The truth is not so scary. The temperature of this experiment is higher than the smoke point of the oil itself, and it is cooked for a long time. Some conclusions in the article are also exaggerated and misleading, and cannot be regarded as conclusive scientific evidence.
So is vegetable oil better or animal oil better?
Fats and oils include saturated fatty acids, monounsaturated fatty acids, and polyunsaturated fatty acids.
Generally speaking, animal fats contain more saturated fatty acids. Excessive intake may increase blood cholesterol, triglyceride and low-density lipoprotein cholesterol, which is not good for health.

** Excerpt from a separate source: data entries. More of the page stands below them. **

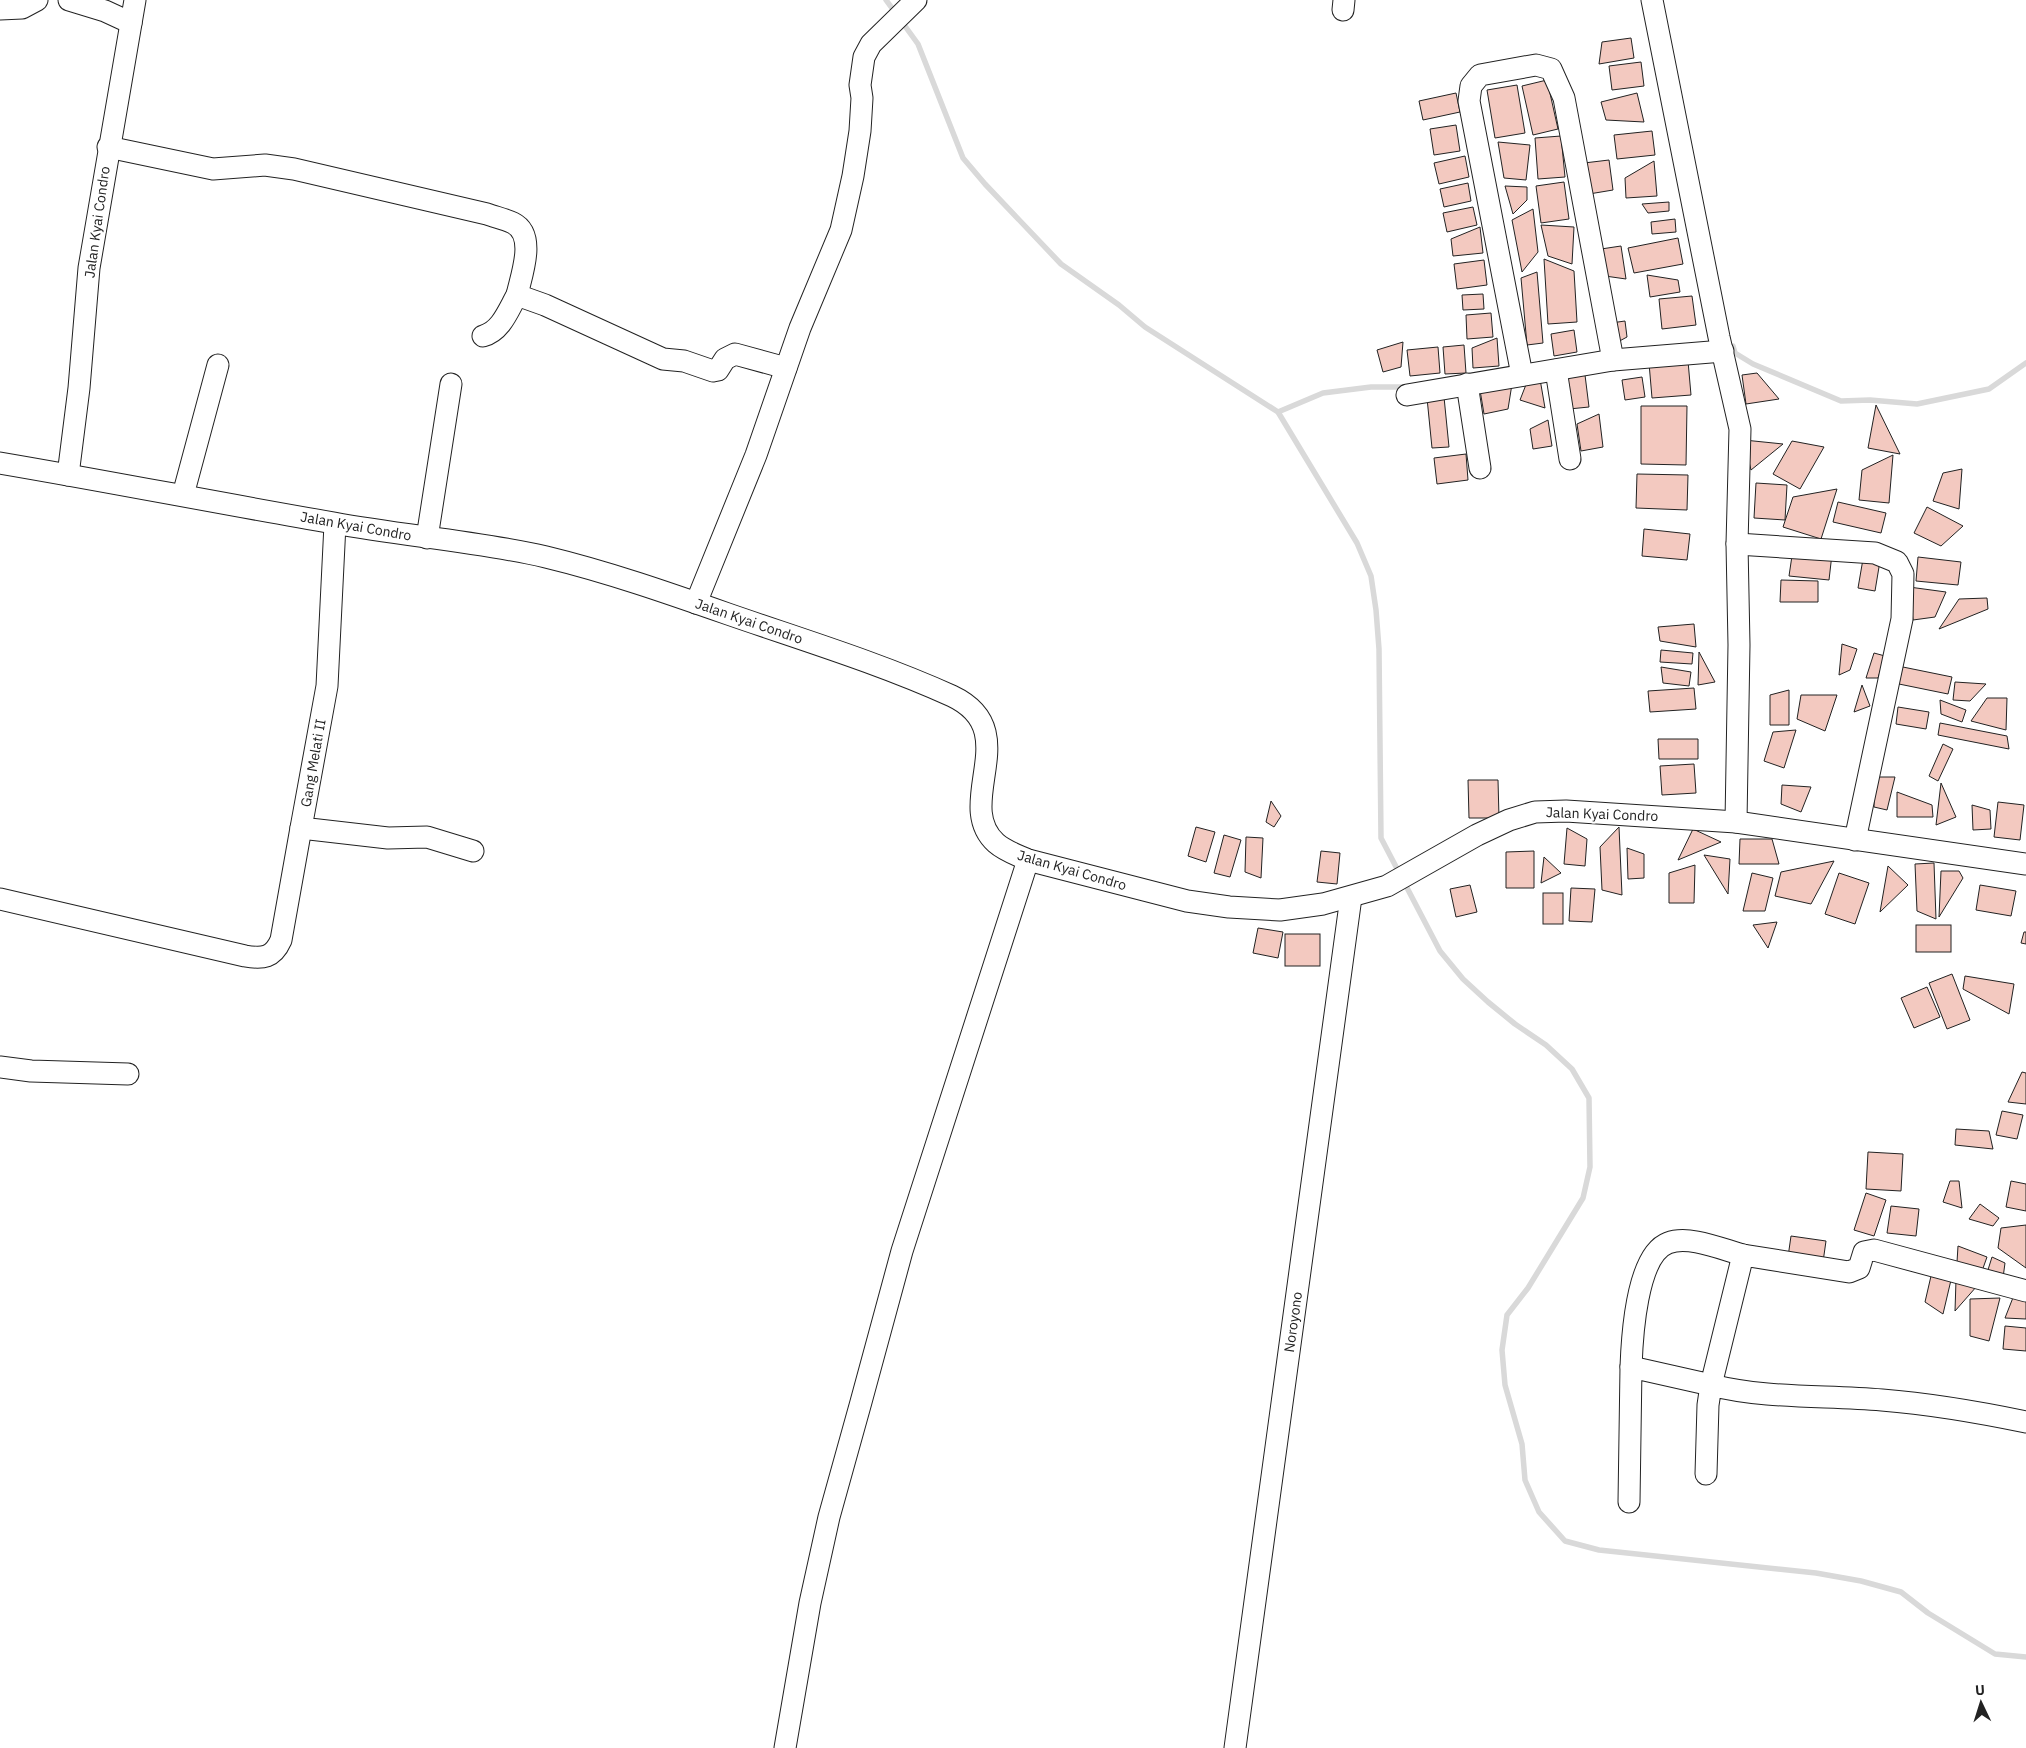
<svg xmlns="http://www.w3.org/2000/svg" width="2026" height="1748" font-family="'IBM Plex Sans',sans-serif">
<rect width="100%" height="100%" fill="#fff"/>
<g fill="none" stroke-linecap="round" stroke-linejoin="round">
<!-- stream -->
<g stroke="#d9d9d9" stroke-width="5.5">
<path d="M 886,0 L 918,44 L 963,158 L 985,184 L 1061,264 L 1119,305 L 1145,327 L 1278,412 L 1357,543 L 1371,576 L 1376,610 L 1379,649 L 1381,838 L 1440,951 L 1463,979 L 1488,1002 L 1515,1024 L 1546,1045 L 1572,1069 L 1589,1098 L 1590,1167 L 1583,1198 L 1528,1288 L 1507,1315 L 1502,1350 L 1505,1385 L 1522,1444 L 1525,1480 L 1539,1512 L 1565,1541 L 1599,1550 L 1816,1573 L 1861,1581 L 1901,1592 L 1928,1613 L 1995,1654 L 2026,1657"/>
<path d="M 1724,347 L 1733,346 L 1735,353 L 1753,364 L 1841,401 L 1870,400 L 1917,404 L 1989,389 L 2026,363"/>
<path d="M 1278,412 L 1323,393 L 1371,387 L 1406,387"/>
</g>
</g>
<!-- building -->
<g fill="#f3c9c0" stroke="#222">
<path d="M 1631,38 L 1634,58 L 1599,64 L 1602,42 Z"/>
<path d="M 1641,62 L 1644,86 L 1612,90 L 1609,66 Z"/>
<path d="M 1547,80 L 1558,129 L 1533,135 L 1522,86 Z"/>
<path d="M 1517,85 L 1525,133 L 1495,138 L 1487,90 Z"/>
<path d="M 1456,93 L 1460,112 L 1423,120 L 1419,101 Z"/>
<path d="M 1637,93 L 1644,122 L 1606,120 L 1601,102 Z"/>
<path d="M 1456,125 L 1460,151 L 1434,155 L 1430,129 Z"/>
<path d="M 1652,131 L 1655,155 L 1617,159 L 1614,135 Z"/>
<path d="M 1561,136 L 1565,177 L 1538,179 L 1535,138 Z"/>
<path d="M 1498,142 L 1530,145 L 1526,180 L 1504,178 Z"/>
<path d="M 1465,156 L 1469,177 L 1439,184 L 1434,163 Z"/>
<path d="M 1609,160 L 1613,190 L 1589,194 L 1584,163 Z"/>
<path d="M 1654,161 L 1657,196 L 1626,198 L 1625,178 Z"/>
<path d="M 1564,182 L 1569,219 L 1541,223 L 1536,186 Z"/>
<path d="M 1468,183 L 1471,201 L 1444,207 L 1440,189 Z"/>
<path d="M 1505,186 L 1527,187 L 1527,200 L 1513,214 Z"/>
<path d="M 1669,202 L 1669,211 L 1648,213 L 1642,204 Z"/>
<path d="M 1473,207 L 1477,225 L 1447,232 L 1443,213 Z"/>
<path d="M 1533,209 L 1538,252 L 1522,272 L 1512,220 Z"/>
<path d="M 1675,219 L 1676,232 L 1652,234 L 1651,222 Z"/>
<path d="M 1541,225 L 1574,227 L 1572,264 L 1548,256 Z"/>
<path d="M 1480,227 L 1483,253 L 1453,256 L 1451,239 Z"/>
<path d="M 1678,238 L 1683,264 L 1634,273 L 1628,248 Z"/>
<path d="M 1621,246 L 1626,279 L 1605,276 L 1601,249 Z"/>
<path d="M 1544,259 L 1574,271 L 1577,322 L 1548,324 Z"/>
<path d="M 1484,260 L 1487,285 L 1457,289 L 1454,264 Z"/>
<path d="M 1537,272 L 1543,343 L 1527,345 L 1521,278 Z"/>
<path d="M 1647,275 L 1678,280 L 1680,292 L 1650,297 Z"/>
<path d="M 1483,294 L 1484,309 L 1463,310 L 1462,295 Z"/>
<path d="M 1692,296 L 1696,325 L 1662,329 L 1659,299 Z"/>
<path d="M 1491,313 L 1493,337 L 1467,339 L 1466,315 Z"/>
<path d="M 1625,321 L 1627,337 L 1614,344 L 1611,323 Z"/>
<path d="M 1574,330 L 1577,352 L 1554,356 L 1551,334 Z"/>
<path d="M 1497,338 L 1499,366 L 1473,368 L 1472,348 Z"/>
<path d="M 1403,342 L 1401,367 L 1383,372 L 1377,350 Z"/>
<path d="M 1464,345 L 1466,373 L 1445,374 L 1443,347 Z"/>
<path d="M 1438,347 L 1440,373 L 1410,376 L 1407,350 Z"/>
<path d="M 1688,361 L 1691,395 L 1652,398 L 1649,363 Z"/>
<path d="M 1757,373 L 1779,399 L 1746,404 L 1742,375 Z"/>
<path d="M 1585,375 L 1589,407 L 1569,409 L 1566,377 Z"/>
<path d="M 1642,377 L 1645,397 L 1625,400 L 1622,380 Z"/>
<path d="M 1540,379 L 1545,408 L 1520,400 L 1527,382 Z"/>
<path d="M 1512,384 L 1508,409 L 1484,414 L 1480,390 Z"/>
<path d="M 1444,397 L 1449,447 L 1432,448 L 1427,398 Z"/>
<path d="M 1876,405 L 1900,454 L 1868,448 Z"/>
<path d="M 1641,406 L 1687,406 L 1686,465 L 1641,464 Z"/>
<path d="M 1599,414 L 1603,447 L 1581,451 L 1577,424 Z"/>
<path d="M 1548,420 L 1552,446 L 1533,449 L 1530,429 Z"/>
<path d="M 1744,440 L 1783,444 L 1751,470 Z"/>
<path d="M 1792,441 L 1824,447 L 1800,489 L 1773,474 Z"/>
<path d="M 1466,454 L 1468,480 L 1437,484 L 1434,458 Z"/>
<path d="M 1893,455 L 1889,503 L 1859,500 L 1862,470 Z"/>
<path d="M 1962,469 L 1959,509 L 1933,501 L 1943,473 Z"/>
<path d="M 1637,474 L 1688,475 L 1687,510 L 1636,508 Z"/>
<path d="M 1756,483 L 1787,485 L 1785,520 L 1754,518 Z"/>
<path d="M 1837,489 L 1821,539 L 1783,527 L 1793,497 Z"/>
<path d="M 1838,502 L 1886,513 L 1881,533 L 1833,522 Z"/>
<path d="M 1927,507 L 1963,526 L 1941,546 L 1914,533 Z"/>
<path d="M 1644,529 L 1690,534 L 1687,560 L 1642,556 Z"/>
<path d="M 1793,549 L 1832,554 L 1829,580 L 1789,576 Z"/>
<path d="M 1918,557 L 1961,562 L 1958,585 L 1916,581 Z"/>
<path d="M 1863,559 L 1880,561 L 1875,591 L 1858,588 Z"/>
<path d="M 1781,580 L 1818,581 L 1818,602 L 1780,602 Z"/>
<path d="M 1909,587 L 1946,592 L 1935,617 L 1913,620 Z"/>
<path d="M 1987,598 L 1988,609 L 1939,629 L 1959,599 Z"/>
<path d="M 1694,624 L 1696,647 L 1660,641 L 1658,627 Z"/>
<path d="M 1842,644 L 1857,649 L 1850,670 L 1839,675 Z"/>
<path d="M 1661,650 L 1693,653 L 1692,664 L 1660,662 Z"/>
<path d="M 1699,652 L 1715,682 L 1698,685 Z"/>
<path d="M 1874,653 L 1885,656 L 1878,678 L 1866,678 Z"/>
<path d="M 1898,666 L 1952,677 L 1948,694 L 1894,683 Z"/>
<path d="M 1661,667 L 1691,672 L 1689,686 L 1663,683 Z"/>
<path d="M 1955,682 L 1986,684 L 1970,701 L 1953,700 Z"/>
<path d="M 1862,685 L 1870,706 L 1854,712 Z"/>
<path d="M 1694,688 L 1696,709 L 1650,712 L 1648,691 Z"/>
<path d="M 1789,690 L 1789,725 L 1770,725 L 1770,695 Z"/>
<path d="M 1801,695 L 1837,695 L 1825,731 L 1797,719 Z"/>
<path d="M 1987,698 L 2007,698 L 2006,730 L 1971,721 Z"/>
<path d="M 1940,700 L 1966,710 L 1962,722 L 1941,714 Z"/>
<path d="M 1898,707 L 1929,712 L 1926,729 L 1896,724 Z"/>
<path d="M 1940,723 L 2007,736 L 2009,749 L 1938,735 Z"/>
<path d="M 1796,730 L 1784,768 L 1764,761 L 1773,732 Z"/>
<path d="M 1658,739 L 1698,739 L 1698,759 L 1659,759 Z"/>
<path d="M 1943,744 L 1953,749 L 1938,781 L 1929,776 Z"/>
<path d="M 1694,764 L 1696,793 L 1662,795 L 1660,766 Z"/>
<path d="M 1874,777 L 1895,777 L 1887,810 L 1874,807 Z"/>
<path d="M 1468,780 L 1498,780 L 1499,818 L 1469,818 Z"/>
<path d="M 1941,783 L 1956,817 L 1936,825 Z"/>
<path d="M 1782,785 L 1811,787 L 1801,812 L 1781,804 Z"/>
<path d="M 1897,792 L 1932,805 L 1933,817 L 1897,817 Z"/>
<path d="M 1271,801 L 1281,816 L 1274,827 L 1266,822 Z"/>
<path d="M 1998,802 L 2024,805 L 2020,840 L 1994,837 Z"/>
<path d="M 1972,805 L 1990,810 L 1991,829 L 1973,830 Z"/>
<path d="M 1196,827 L 1215,832 L 1206,862 L 1188,856 Z"/>
<path d="M 1619,827 L 1622,895 L 1602,890 L 1600,847 Z"/>
<path d="M 1567,828 L 1587,839 L 1585,866 L 1564,864 Z"/>
<path d="M 1693,829 L 1721,842 L 1678,860 Z"/>
<path d="M 1224,835 L 1241,840 L 1230,877 L 1214,873 Z"/>
<path d="M 1246,837 L 1263,838 L 1261,878 L 1245,872 Z"/>
<path d="M 1740,839 L 1772,839 L 1779,864 L 1739,864 Z"/>
<path d="M 1627,848 L 1644,854 L 1644,878 L 1628,879 Z"/>
<path d="M 1321,851 L 1340,853 L 1337,884 L 1317,882 Z"/>
<path d="M 1534,851 L 1534,888 L 1506,888 L 1506,852 Z"/>
<path d="M 1704,855 L 1730,859 L 1728,894 Z"/>
<path d="M 1544,857 L 1561,873 L 1541,883 Z"/>
<path d="M 1834,861 L 1811,904 L 1775,896 L 1781,872 Z"/>
<path d="M 1934,863 L 1936,919 L 1917,911 L 1915,864 Z"/>
<path d="M 1695,865 L 1694,903 L 1669,903 L 1669,873 Z"/>
<path d="M 1888,866 L 1908,885 L 1880,912 Z"/>
<path d="M 1941,871 L 1959,871 L 1963,878 L 1939,917 Z"/>
<path d="M 1752,873 L 1773,878 L 1765,911 L 1743,911 Z"/>
<path d="M 1839,873 L 1869,883 L 1855,924 L 1825,914 Z"/>
<path d="M 1470,885 L 1477,912 L 1456,917 L 1450,889 Z"/>
<path d="M 1980,885 L 2016,891 L 2011,916 L 1976,910 Z"/>
<path d="M 1571,888 L 1595,889 L 1592,922 L 1569,921 Z"/>
<rect x="1543" y="893" width="20" height="31"/>
<path d="M 1777,922 L 1768,948 L 1753,925 Z"/>
<rect x="1916" y="925" width="35" height="27"/>
<path d="M 1258,928 L 1283,932 L 1278,958 L 1253,953 Z"/>
<path d="M 2024,932 L 2026,932 L 2026,944 L 2021,943 Z"/>
<rect x="1285" y="934" width="35" height="32"/>
<path d="M 1952,974 L 1970,1020 L 1947,1029 L 1929,983 Z"/>
<path d="M 1965,976 L 2014,984 L 2009,1014 L 1963,989 Z"/>
<path d="M 1927,987 L 1940,1017 L 1914,1028 L 1901,998 Z"/>
<path d="M 2022,1072 L 2026,1073 L 2026,1104 L 2008,1102 Z"/>
<path d="M 2002,1111 L 2023,1115 L 2017,1139 L 1996,1135 Z"/>
<path d="M 1956,1129 L 1989,1131 L 1993,1149 L 1955,1145 Z"/>
<path d="M 1868,1152 L 1903,1154 L 1901,1191 L 1866,1189 Z"/>
<path d="M 1950,1181 L 1959,1181 L 1962,1208 L 1943,1202 Z"/>
<path d="M 2011,1181 L 2026,1184 L 2026,1211 L 2006,1207 Z"/>
<path d="M 1866,1193 L 1886,1200 L 1874,1236 L 1854,1230 Z"/>
<path d="M 1980,1204 L 1999,1218 L 1993,1226 L 1969,1219 Z"/>
<path d="M 1891,1206 L 1919,1209 L 1916,1236 L 1887,1233 Z"/>
<path d="M 2026,1225 L 2026,1268 L 1998,1248 L 2001,1228 Z"/>
<path d="M 1791,1236 L 1826,1241 L 1823,1262 L 1788,1257 Z"/>
<path d="M 1958,1246 L 1987,1257 L 1982,1271 L 1957,1262 Z"/>
<path d="M 1992,1257 L 2005,1263 L 2003,1278 L 1987,1273 Z"/>
<path d="M 1931,1276 L 1951,1280 L 1943,1314 L 1925,1302 Z"/>
<path d="M 1956,1280 L 1977,1286 L 1955,1311 Z"/>
<path d="M 2014,1295 L 2026,1300 L 2026,1319 L 2005,1318 Z"/>
<path d="M 2000,1298 L 1989,1341 L 1970,1336 L 1970,1299 Z"/>
<path d="M 2005,1326 L 2026,1328 L 2026,1351 L 2003,1349 Z"/>
</g>
<g fill="none" stroke-linecap="round" stroke-linejoin="round">
<!-- minor casing -->
<g stroke="#222" stroke-width="23">
<g id="minor">
<path d="M 69,0 L 105,11 L 131,23"/>
<path d="M 1652,0 L 1719,337 L 1740,429 L 1737,544 L 1739,645 L 1736,822"/>
<path d="M 0,9 L 22,8 L 37,0"/>
<path d="M 1343,10 L 1344,0"/>
<path d="M 108,147 L 213,169 L 265,165 L 294,169 L 487,214 C 495,217 505,219 513,223 C 537,235 521,276 517,295 L 545,305 L 663,359 L 684,361 L 713,371 L 718,370 L 725,359 L 735,354 L 786,368"/>
<path d="M 483,336 C 501,331 508,311 517,295"/>
<path d="M 1556,370 L 1570,459"/>
<path d="M 1522,375 L 1469,101 L 1471,86 L 1480,75 L 1536,65 L 1551,69 L 1564,98 L 1613,360"/>
<path d="M 1467,384 L 1480,468"/>
<path d="M 1407,395 L 1613,360 L 1723,351"/>
<path d="M 0,463 C 112,482 223,504 334,523 C 404,536 477,541 546,557 C 608,572 668,593 728,614 C 803,640 879,663 952,696 C 1026,731 952,803 996,843 C 1005,851 1017,855 1028,860 L 1187,901 L 1229,907 L 1280,910 L 1323,904 L 1387,886 L 1477,835 L 1509,820 L 1535,812 L 1566,811 L 1736,822 L 2026,864"/>
<path d="M 68,475 L 79,388 L 89,268 L 135,0"/>
<path d="M 183,495 L 218,365"/>
<path d="M 335,524 L 327,686 L 301,828 L 388,838 L 427,837 L 473,851"/>
<path d="M 427,538 L 451,384"/>
<path d="M 1737,544 L 1875,553 L 1897,562 L 1903,574 L 1902,619 L 1855,840"/>
<path d="M 696,603 L 756,455 L 800,328 L 841,230 L 853,176 L 860,131 L 862,98 L 860,85 L 864,57 L 871,44 L 916,0"/>
<path d="M 0,899 L 245,956 C 263,959 273,958 281,940 L 301,828"/>
<path d="M 0,1067 L 31,1071 L 128,1074"/>
<path d="M 1631,1367 C 1632,1339 1636,1255 1668,1243 C 1689,1235 1721,1249 1743,1255"/>
<path d="M 1706,1474 L 1708,1405 L 1711,1385 C 1766,1399 1826,1395 1882,1400 C 1931,1404 1978,1412 2026,1422"/>
<path d="M 1629,1502 L 1631,1367 L 1711,1385 L 1743,1255 L 1849,1272 L 1859,1268 L 1864,1252 L 1874,1250 L 2026,1291"/>
<path d="M 785,1748 L 810,1603 L 829,1517 L 861,1402 L 902,1251 L 1028,860"/>
<path d="M 1235,1748 L 1351,897"/>
</g>
</g>
<!-- minor -->
<use href="#minor" stroke="#fff" stroke-width="21"/>
</g>
<g text-anchor="middle" dominant-baseline="central" stroke-width="4" stroke-linejoin="round" paint-order="stroke">
<!-- street labels -->
<g font-size="14" fill="#222" stroke="#fff">
<text transform="translate(97 222) rotate(-82)">Jalan Kyai Condro</text>
<text transform="translate(356 526) rotate(10)">Jalan Kyai Condro</text>
<text transform="translate(749 621) rotate(19)">Jalan Kyai Condro</text>
<text transform="translate(313 763) rotate(-80)">Gang Melati II</text>
<text transform="translate(1602 814) rotate(2)">Jalan Kyai Condro</text>
<text transform="translate(1072 870) rotate(16)">Jalan Kyai Condro</text>
<text transform="translate(1293 1322) rotate(-82)">Noroyono</text>
</g>
</g>
<!-- north arrow -->
<g transform="translate(1981 1703) rotate(356)" stroke="#ffffff" stroke-width="4" paint-order="stroke">
<path d="M0-4L9 19L0 12L-9 19Z" fill="#222222"/>
<text y="-8" font-size="14" font-weight="bold" text-anchor="middle" fill="#222222">U</text>
</g>
</svg>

Vegetable oil may be more beneficial to health, and its unsaturated fatty acids can reduce blood lipids, improve blood circulation, inhibit platelet aggregation, and are better for cardiovascular disease.
Of course, we don’t need to eat animal oil completely. After all, it has a good taste and special flavor, and occasional consumption is not harmful to health.
To eat oil healthily, remember three points
- Do not exceed
Healthy adults need 25 to 30 grams of cooking oil per day; saturated fat intake should not exceed 10% of total daily calories. If converted into lard, it is about 50g.
The fatty acid composition of different oils is different, and the nutritional characteristics are also different. Therefore, peanut oil, soybean oil, rapeseed oil, olive oil, etc. can be mixed and used. For example, use sesame oil and olive oil for cold cooking; use peanut oil when cooking; use butter for baking bread, etc.
- Control the intake of trans fatty acids
Trans fatty acids have no health benefits. According to the recommendations of international expert groups and public health authorities, trans fatty acids should be controlled below 1% of the total intake, and foods containing more trans fatty acids such as cream and biscuits should be avoided as much as possible in daily life.
Whether it is lard or vegetable oil, as long as it is not consumed in excess, it does not pose a risk to health. While enjoying the deliciousness, learn to use oil scientifically and develop good habits, so that you can enjoy the deliciousness brought by oil with peace of mind.